Among the entries below, find every line that contains the string "likely", then copy it.

(Extracted page text data)

'''

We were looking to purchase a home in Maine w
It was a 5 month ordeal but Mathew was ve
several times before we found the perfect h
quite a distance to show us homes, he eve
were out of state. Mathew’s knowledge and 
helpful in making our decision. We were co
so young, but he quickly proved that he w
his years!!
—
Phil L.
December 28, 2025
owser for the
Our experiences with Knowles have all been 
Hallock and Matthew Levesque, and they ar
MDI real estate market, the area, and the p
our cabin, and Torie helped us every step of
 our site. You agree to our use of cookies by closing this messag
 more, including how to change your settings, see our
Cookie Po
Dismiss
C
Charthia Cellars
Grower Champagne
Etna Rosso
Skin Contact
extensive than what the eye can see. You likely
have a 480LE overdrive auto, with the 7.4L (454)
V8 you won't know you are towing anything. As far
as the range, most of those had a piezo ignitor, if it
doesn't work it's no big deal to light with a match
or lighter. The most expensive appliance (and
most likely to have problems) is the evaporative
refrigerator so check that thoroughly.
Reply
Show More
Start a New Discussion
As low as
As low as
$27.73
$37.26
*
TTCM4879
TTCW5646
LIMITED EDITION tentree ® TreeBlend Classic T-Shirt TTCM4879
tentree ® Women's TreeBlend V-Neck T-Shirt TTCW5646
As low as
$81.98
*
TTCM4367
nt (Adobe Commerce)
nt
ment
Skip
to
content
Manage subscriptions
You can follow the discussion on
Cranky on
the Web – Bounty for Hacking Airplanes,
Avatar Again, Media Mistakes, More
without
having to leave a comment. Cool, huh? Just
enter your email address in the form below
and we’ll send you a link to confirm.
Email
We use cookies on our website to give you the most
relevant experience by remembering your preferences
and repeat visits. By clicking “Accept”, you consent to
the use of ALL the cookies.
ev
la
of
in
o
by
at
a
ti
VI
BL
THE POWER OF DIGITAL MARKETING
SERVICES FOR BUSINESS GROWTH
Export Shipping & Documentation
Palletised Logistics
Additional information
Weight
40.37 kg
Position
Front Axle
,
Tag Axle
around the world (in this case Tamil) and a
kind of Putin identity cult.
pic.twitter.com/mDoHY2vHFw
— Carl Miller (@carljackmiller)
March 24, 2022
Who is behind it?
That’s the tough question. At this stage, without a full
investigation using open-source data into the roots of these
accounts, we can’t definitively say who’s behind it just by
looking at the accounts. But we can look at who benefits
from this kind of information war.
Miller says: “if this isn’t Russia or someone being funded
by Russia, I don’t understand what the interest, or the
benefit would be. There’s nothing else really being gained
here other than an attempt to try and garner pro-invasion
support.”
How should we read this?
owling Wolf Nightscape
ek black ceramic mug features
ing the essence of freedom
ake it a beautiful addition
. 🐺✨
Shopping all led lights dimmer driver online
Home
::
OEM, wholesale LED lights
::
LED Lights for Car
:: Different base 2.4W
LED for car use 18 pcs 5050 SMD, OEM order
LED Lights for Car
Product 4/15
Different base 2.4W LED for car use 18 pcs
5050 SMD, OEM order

'''

SOLUTION:
extensive than what the eye can see. You likely
most likely to have problems) is the evaporative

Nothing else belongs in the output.